Allergic reactions can be divided into two types depending on whether they are or are not triggered by an antibody called Immunoglobulin-E (IgE) — IgE-mediated and non-IgE-mediated. The symptoms for each type of reaction can vary.

  • IgE-mediated allergies are the most common type and involve a reaction of the IgE antibody. Reactions usually occur shortly after consumption or exposure to the responsible allergen.
  • Non-IgE-mediated allergies involve a component of the immune system other than IgE, and reactions of this type are often delayed.

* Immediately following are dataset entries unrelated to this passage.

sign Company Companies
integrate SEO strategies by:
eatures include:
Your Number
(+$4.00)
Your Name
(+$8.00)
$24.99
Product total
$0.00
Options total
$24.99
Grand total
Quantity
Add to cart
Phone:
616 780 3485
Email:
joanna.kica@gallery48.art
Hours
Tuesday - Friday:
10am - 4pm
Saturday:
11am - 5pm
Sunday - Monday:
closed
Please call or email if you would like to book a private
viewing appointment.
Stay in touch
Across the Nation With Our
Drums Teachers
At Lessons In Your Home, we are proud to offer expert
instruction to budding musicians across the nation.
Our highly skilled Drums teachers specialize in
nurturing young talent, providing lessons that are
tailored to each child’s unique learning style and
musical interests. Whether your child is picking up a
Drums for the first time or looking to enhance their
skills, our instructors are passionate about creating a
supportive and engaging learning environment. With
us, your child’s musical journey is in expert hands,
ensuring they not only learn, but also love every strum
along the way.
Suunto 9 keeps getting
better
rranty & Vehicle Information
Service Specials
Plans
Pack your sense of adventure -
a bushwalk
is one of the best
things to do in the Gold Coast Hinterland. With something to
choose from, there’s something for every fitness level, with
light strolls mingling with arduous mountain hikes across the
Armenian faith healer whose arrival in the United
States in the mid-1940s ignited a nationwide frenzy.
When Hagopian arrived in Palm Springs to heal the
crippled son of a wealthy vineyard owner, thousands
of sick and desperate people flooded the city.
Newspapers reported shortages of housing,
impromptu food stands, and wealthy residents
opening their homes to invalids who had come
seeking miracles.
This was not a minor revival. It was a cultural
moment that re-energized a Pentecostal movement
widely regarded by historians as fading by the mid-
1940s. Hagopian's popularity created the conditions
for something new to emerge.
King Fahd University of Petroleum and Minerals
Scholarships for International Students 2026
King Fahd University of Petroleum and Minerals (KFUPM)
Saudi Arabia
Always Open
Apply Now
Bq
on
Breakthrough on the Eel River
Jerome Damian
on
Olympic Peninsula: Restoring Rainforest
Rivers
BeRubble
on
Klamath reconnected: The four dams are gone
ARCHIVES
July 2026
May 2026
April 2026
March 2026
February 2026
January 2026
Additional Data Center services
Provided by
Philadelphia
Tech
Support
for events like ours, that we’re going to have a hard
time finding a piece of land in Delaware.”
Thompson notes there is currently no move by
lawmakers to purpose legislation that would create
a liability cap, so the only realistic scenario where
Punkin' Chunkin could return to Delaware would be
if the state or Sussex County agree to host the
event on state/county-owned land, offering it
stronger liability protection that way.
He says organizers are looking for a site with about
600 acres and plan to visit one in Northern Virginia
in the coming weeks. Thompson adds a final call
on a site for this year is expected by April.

If you suspect your child has an allergy, you should seek a referral from your pediatrician or doctor to have them seen by an allergy specialist. Allergy testing should be carried out by a specialist trained in handling allergic reactions and anaphylaxis.

Skin testing is the fastest and most cost-effective way to diagnose IgE-mediated allergies, with the prick/puncture technique and the intradermal technique being the most common methods. Results are often ready within 20 minutes of testing, giving parents immediate clarity on their children’s potential allergies.


Allergy management involves avoiding the specific allergens that trigger allergic reactions. Depending on the severity of the allergy, substances such as certain foods, skincare products, and cosmetics may need to be avoided or eliminated entirely from the child’s environment to prevent future reactions.

Skin allergies may need to be managed using medicated topical creams. Consult your pediatrician or dermatologist for advice on creams and medications. Peanut allergy sufferers may be advised to carry an epinephrine auto-injector — commonly known as an EpiPen — to treat anaphylaxis caused by accidental consumption or contact with peanuts.

  1. ​​Peters RL, Allen KJ, Dharmage SC, et al. Natural history of peanut allergy and predictors of resolution in the first 4 years of life: A population-based assessment. J Allergy Clin Immunol 2015; 135:1257.
  2. Peters RL, Koplin JJ, Gurrin LC, et al. The prevalence of food allergy and other allergic diseases in early childhood in a population-based study: HealthNuts age 4-year follow-up. J Allergy Clin Immunol 2017; 140:145.
  3. Peters RL, Dharmage SC, Gurrin LC, et al. The natural history and clinical predictors of egg allergy in the first 2 years of life: a prospective, population-based cohort study. J Allergy Clin Immunol 2014; 133:485.
  4. Ruëff F, Bergmann KC, Brockow K, et al. [Skin tests for diagnostics of allergic immediate-type reactions. Guideline of the German Society for Allergology and Clinical Immunology]. Pneumologie 2011; 65:484.
  5. Stiefel G, Anagnostou K, Boyle RJ, Brathwaite N, Ewan P, Fox AT, Huber P, Luyt D, Till SJ, Venter C, Clark AT. BSACI guideline for the diagnosis and management of peanut and tree nut allergy. Clin Exp Allergy. 2017 Jun;47(6):719-739. doi: 10.1111/cea.12957. PMID: 28836701.